Public Utility Jeepney (PUJ) drivers in Davao City launched a protest on Wednesday, December 27, opposing the Public Utility Vehicle Modernization (PUVM) program and the Davao Bus Project.
The rally, led by Davao-based transport groups Transmision-Piston, expressed concerns over the approaching December 31 deadline for franchise consolidation outlined in the PUVM program.
Larry Arguelles, Transmision-Piston spokesperson, highlighted the potential loss of livelihood for PUJ drivers and operators due to the consolidation efforts.
Simultaneously, a transport strike unfolded on the same day, affecting several routes, including Maa, Toril, and Matina Crossing.
He said, “Kapin libuan ka mga drayber ug operator sa tibuok Pilipinas mawad-an og prangkisa ug katungod nga mupasada sa 2024 og 2025. Mamahimo sad nga makorporatisa ang sistema sa transport kung kini hingpit nga mapatuman (More than a thousand drivers and operators across the Philippines will lose their franchise and the right to drive by 2024 and 2025. The transportation system may also become corporatized if the full implementation is carried out).”
Arguelles said that the Davao Public Transport Modernization Program, also known as the Davao Bus Project, poses challenges for small operators and drivers in Davao City.
The program aims to modernize public transportation by replacing PUJs with buses or minibusses.
He said that there is no opposition to development or progress. However, he emphasized the need for a fair and inclusive approach. Their earnest appeal to the government is to assist small drivers and operators in rehabilitating their PUJ units to meet environmental standards.
They also suggest allowing them to continue operating and reinstate the five-year effectiveness of their franchise.
On the same day, Transmision-Piston, along with other transport groups such as Storm and Southeastern Mindanao Diversified Operators Cooperative (Semdoc), initiated a transport strike.
Piston reported that operations on four routes were confirmed to be on hold, with the Maa route at 100 percent, Toril at 80 percent, Matina Crossing at 80 percent, and other routes northbound.

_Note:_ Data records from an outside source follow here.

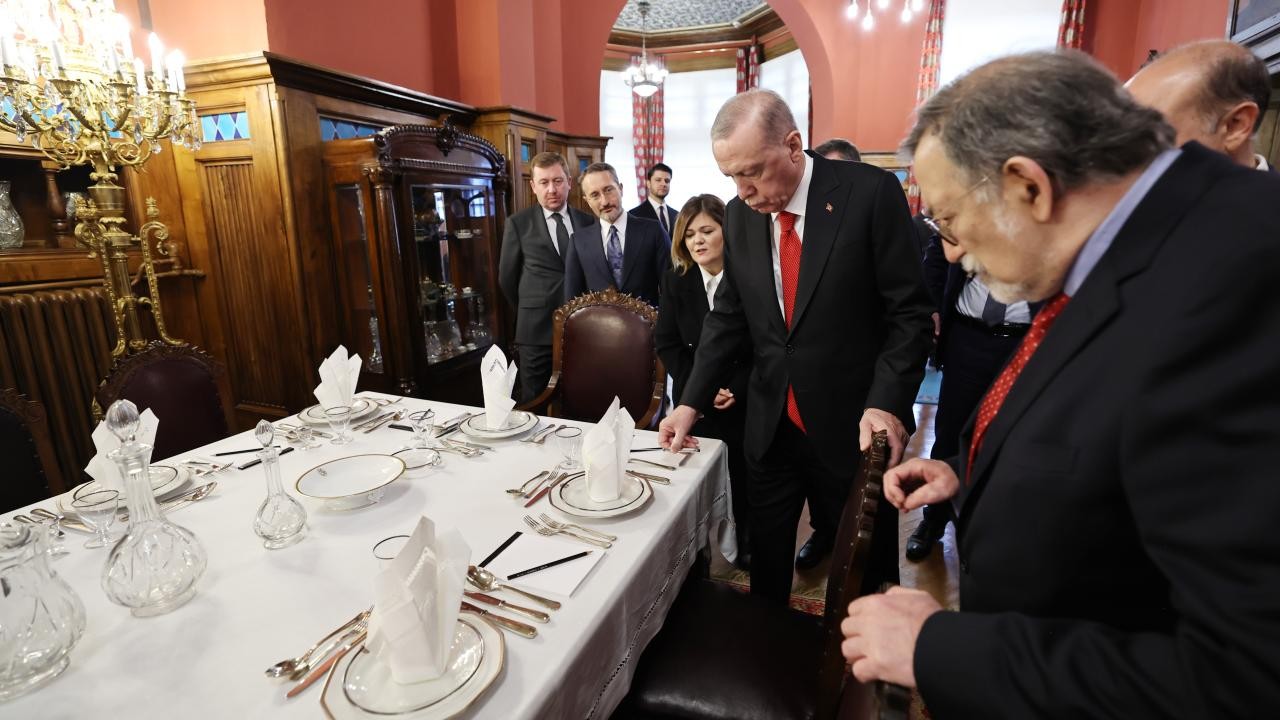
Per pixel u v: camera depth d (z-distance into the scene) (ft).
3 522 4.04
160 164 9.30
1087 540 1.98
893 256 4.95
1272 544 1.45
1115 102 1.94
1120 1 17.25
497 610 3.08
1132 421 1.73
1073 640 1.84
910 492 3.24
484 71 13.58
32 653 2.60
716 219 6.77
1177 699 1.59
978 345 7.06
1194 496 1.59
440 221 10.62
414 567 2.54
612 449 4.07
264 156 8.93
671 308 7.45
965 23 19.25
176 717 2.44
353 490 4.29
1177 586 1.62
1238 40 10.00
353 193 9.39
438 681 2.53
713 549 8.09
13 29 7.01
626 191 33.60
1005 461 2.16
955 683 1.95
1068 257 2.10
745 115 4.71
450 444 5.32
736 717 3.75
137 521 3.15
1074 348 1.98
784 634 4.34
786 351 5.40
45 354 8.30
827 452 5.44
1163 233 1.86
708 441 5.29
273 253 9.23
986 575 2.27
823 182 5.14
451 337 11.07
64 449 8.57
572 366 7.95
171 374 6.17
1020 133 1.96
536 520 3.98
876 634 2.19
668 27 29.76
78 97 6.55
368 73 11.21
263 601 3.18
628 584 3.36
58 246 8.86
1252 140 3.81
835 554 3.64
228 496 4.42
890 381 4.82
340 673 2.58
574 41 17.98
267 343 9.63
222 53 9.31
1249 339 1.57
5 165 8.50
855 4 18.61
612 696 3.28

The transport group aims to convey their demands for a pro-poor, people-oriented, and just transport modernization through the transport strike and subsequent actions, with the hope that the government will take heed of their concerns.
Several commuters expressed concern about the impact of the December 27, 2023, transport strike on the traffic situation in downtown Davao City.
In a Messenger interview with SunStar Davao, college student Neil Teves shared his experience, noting a noticeable scarcity of jeepneys on the road from Magallanes to San Pedro.
He speculated that some drivers might have joined the protest against the Jeepney Modernization Program, as indicated on social media.
However, the jeepney he rode continued operating, prioritizing income over participation in the protest.
Queennie Juscine Laganson, a teacher from the Lamb of God Special Education Academy, reported no difficulty in finding rides from PUJs, as there were still numerous jeepneys traversing the city's roads.
"Okay lang naman, so far may mga jeep na naga byahe, wala sad ko nag lisod ug pangita ug masakyan pa downtown (It is okay; so far, there are jeeps traveling, and I did not have a hard time finding one to ride downtown)," Laganson said.
Reyland Alfeche, RSW, administrative assistant at the Ascending Move Foundation, Inc., highlighted the challenges of commuting to and from his office. He noted the increased difficulty, whether due to fewer jeepneys on the road or a higher number of people heading downtown.
"Kasi kahit morning palang, lisod na kaayo isakay padulong sa office, like instead one ride lang ko, maka two rides jud noon kay puno puno ang jeep tapos traffic pajud kaayo (Even in the morning, it's already challenging to get to the office. Instead of a single ride, it now takes two because the jeepneys are already full, and the traffic is heavy)," Alfeche said.
Laganson acknowledged the positive aspects of the government's modernization project, emphasizing its potential for enhancing transportation.
However, she pointed out that it could significantly impact PUJ or PUV drivers who rely on jeepneys as their primary source of income.
Similarly, Alfeche finds himself torn over endorsing jeepney modernization, considering the widespread impact on drivers and operators.
He noted that while change is challenging, the modernization program aims to improve transportation safety and efficiency, akin to trading an aging but reliable car for a safer, more efficient model.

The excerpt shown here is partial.